Guarding your coding style
There are many ways to guard the coding style in your project. One of the easiest things to do, but also the most error prone one is by having written down your coding conventions in a document and let the team members during a code review check if one of them is violated. Since this is a manual operation one could easily miss code that is violating a rule.
The most error prone one is by having written down your coding conventions in a document and let the team members during a code review check if one of them is violated.
Another way is using your IDE to check for coding style violations. There are two ways the IDE can help you, either by giving a hint or a warning to the programmer when a coding style is broken or by actually giving a compilation error. Within Visual Studio you can use either “Code Style” within Tools->Options->Text Editor->C#->Code Style for this or add within a project or solution a .editorconfig file.
Another way is using your IDE to check for coding style violations
The third option is to use a lint tool to guard coding style. There are a number of tools that can be used to do this. Within .Net you can for example use the Roslyn Analyzers.
Use a linting tool to guard coding style
Putting the guard at the level of your IDE puts a check at a higher level, just where the developer is writing his or her code. When you check the violation of rules at compile time, this is just a step later. It can save time when guiding the developer at the point when the code is being written.
Putting your guards into place
We saw three places where we could add a guard to check our code style. You can put all guards in just one category, but just putting all into the category where you manually check the rules is error prone. On the other hand putting everything into an analyzer (both editorconfig or lint tool) can be very labor intensive to implement and maintain.
When automating things by using the editorconfig or lint tool, rules can be guarded by only one of the tools or both. The editorconfig file that can be used by Visual Studio is in my opinion better suitable for guarding formatting rules and maybe naming rules. Defining construction rules within a editorconfig file is much more difficult, where the analyzers already have predefined constructions that are used by numerous other developers. This means when an error in one of the analyzers is found, it will be probably fixed within the community.
If the rule doesn’t meet the rules you are using within your team, you can most of the times easily change the configuration of them or disable them if you don’t want to apply them.

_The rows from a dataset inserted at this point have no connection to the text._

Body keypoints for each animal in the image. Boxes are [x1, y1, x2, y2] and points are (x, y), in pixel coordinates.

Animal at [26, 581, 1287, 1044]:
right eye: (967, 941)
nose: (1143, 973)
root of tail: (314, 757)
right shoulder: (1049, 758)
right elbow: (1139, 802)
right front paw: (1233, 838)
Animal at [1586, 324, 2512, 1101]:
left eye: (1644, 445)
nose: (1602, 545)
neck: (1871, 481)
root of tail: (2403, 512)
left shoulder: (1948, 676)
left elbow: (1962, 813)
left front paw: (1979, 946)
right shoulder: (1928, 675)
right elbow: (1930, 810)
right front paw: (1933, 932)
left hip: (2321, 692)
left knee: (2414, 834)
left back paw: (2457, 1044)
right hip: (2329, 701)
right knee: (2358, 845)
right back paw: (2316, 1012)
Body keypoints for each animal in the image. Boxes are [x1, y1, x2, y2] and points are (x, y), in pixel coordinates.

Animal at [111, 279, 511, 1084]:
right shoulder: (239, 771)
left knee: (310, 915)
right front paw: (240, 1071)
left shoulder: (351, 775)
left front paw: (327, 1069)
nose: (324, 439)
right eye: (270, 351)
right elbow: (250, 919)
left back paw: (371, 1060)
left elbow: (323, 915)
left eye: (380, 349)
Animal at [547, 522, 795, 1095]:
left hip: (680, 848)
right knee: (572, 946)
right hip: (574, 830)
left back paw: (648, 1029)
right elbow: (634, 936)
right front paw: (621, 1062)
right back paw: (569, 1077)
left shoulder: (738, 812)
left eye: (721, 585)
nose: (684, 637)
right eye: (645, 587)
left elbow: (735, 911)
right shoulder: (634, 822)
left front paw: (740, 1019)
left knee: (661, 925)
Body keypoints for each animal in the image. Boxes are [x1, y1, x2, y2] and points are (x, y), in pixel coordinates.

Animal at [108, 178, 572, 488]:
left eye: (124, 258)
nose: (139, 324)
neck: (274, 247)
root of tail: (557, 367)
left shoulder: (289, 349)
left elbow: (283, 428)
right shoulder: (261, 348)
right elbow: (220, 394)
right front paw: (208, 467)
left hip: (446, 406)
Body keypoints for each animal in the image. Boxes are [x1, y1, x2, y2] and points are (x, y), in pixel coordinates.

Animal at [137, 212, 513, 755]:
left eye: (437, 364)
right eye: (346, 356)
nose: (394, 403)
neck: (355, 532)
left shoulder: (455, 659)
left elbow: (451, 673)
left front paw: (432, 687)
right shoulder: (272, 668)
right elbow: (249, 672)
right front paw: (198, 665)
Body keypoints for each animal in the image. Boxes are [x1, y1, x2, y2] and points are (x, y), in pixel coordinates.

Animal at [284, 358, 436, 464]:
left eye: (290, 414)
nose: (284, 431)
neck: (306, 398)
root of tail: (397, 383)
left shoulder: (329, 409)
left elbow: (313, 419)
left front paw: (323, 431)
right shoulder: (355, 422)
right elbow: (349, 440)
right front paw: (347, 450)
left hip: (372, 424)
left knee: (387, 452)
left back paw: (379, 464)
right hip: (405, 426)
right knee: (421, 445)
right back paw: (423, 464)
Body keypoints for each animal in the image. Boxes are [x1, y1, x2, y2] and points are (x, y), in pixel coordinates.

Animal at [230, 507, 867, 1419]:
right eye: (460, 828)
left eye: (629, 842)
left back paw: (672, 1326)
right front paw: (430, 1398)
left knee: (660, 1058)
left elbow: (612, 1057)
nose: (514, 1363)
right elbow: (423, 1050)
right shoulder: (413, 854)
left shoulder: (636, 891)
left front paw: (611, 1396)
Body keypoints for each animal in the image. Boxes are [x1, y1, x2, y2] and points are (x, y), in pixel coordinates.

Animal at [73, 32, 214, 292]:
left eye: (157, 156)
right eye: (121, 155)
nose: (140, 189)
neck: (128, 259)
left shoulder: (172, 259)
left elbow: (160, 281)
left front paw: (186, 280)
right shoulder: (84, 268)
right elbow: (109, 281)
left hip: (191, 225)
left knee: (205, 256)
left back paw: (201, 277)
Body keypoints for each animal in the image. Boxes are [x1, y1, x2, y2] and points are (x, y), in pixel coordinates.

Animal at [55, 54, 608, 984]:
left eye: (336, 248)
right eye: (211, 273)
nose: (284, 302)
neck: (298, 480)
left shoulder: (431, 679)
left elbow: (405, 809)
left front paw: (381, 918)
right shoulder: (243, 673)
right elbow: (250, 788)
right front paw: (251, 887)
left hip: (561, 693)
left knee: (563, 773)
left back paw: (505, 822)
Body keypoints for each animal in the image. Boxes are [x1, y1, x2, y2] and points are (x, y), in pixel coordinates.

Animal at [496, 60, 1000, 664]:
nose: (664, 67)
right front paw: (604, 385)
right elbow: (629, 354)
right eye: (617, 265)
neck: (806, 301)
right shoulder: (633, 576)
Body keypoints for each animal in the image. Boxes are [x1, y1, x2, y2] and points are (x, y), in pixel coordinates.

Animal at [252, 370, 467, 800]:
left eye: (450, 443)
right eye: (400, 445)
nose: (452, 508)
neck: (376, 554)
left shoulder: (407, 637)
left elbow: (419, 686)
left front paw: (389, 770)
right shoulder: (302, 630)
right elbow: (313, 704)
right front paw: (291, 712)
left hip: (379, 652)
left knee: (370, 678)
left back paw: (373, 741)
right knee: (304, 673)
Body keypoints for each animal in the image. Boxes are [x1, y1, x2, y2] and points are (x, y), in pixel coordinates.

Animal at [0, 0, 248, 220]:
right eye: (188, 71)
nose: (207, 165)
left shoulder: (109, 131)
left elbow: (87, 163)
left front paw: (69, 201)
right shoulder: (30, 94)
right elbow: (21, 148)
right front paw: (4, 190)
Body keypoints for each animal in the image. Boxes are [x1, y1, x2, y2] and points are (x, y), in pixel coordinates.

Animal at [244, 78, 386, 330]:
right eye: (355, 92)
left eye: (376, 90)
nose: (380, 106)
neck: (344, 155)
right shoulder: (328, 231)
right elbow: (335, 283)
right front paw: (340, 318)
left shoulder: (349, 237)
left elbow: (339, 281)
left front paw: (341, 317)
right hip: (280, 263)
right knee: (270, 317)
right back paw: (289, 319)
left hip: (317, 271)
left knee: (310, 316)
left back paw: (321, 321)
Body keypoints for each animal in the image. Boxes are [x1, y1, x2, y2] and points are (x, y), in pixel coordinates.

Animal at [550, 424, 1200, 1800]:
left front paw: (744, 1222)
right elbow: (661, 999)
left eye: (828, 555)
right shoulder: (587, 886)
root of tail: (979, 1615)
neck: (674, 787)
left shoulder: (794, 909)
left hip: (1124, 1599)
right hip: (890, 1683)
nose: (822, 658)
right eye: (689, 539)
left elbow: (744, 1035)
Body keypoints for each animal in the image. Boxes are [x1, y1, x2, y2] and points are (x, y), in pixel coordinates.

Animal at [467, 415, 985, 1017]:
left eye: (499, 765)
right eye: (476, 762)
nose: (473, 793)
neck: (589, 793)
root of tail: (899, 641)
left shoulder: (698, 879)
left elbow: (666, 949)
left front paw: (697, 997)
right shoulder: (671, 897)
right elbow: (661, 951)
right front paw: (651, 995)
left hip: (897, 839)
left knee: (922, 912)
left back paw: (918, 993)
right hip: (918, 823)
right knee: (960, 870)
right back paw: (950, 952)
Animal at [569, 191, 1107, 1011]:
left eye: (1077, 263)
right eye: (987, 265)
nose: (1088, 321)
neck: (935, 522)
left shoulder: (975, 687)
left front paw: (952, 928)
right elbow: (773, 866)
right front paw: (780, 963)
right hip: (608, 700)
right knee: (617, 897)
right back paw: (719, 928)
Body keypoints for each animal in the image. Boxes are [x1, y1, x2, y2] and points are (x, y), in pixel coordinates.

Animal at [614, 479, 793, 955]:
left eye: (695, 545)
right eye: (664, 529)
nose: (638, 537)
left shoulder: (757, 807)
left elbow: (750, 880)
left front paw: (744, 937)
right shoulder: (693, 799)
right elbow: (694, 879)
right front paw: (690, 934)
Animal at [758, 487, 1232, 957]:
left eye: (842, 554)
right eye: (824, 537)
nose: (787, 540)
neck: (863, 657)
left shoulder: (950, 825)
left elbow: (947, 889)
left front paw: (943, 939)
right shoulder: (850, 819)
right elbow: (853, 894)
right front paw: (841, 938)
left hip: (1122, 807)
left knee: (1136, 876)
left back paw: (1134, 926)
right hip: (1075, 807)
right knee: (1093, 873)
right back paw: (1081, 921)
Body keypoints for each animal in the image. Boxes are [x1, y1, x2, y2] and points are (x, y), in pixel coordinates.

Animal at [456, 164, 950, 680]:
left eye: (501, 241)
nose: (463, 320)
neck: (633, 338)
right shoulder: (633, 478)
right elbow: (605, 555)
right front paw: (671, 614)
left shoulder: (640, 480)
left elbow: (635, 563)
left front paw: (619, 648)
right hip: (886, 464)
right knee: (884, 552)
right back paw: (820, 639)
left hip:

The editorconfig file is quite easy to add and update (I’m planning to write another blog post that goes deeper into the use of these files), and the main benefit of it is that Intellisense within Visual Studio will either automatically update your code to reflect the rules or gives a suggestion to fix them. One of the this is for example if an accolade after a method should be put on the same line or put on the next line. So for example this:
private void MyMethod(int a)
{
...
}
or this style:
private void MyMethod(int a) {
...
}
Getting started
Looking at the various strategies, decide which of them you want to apply in your team when applying code rules. Having at least a set of rules and applying them will increase the change of having clean code into place. This will likely ease reading code, maintaining them when solving issues and adding new features to them. In the end it will lead to a higher quality of your software and the efficiency of your team.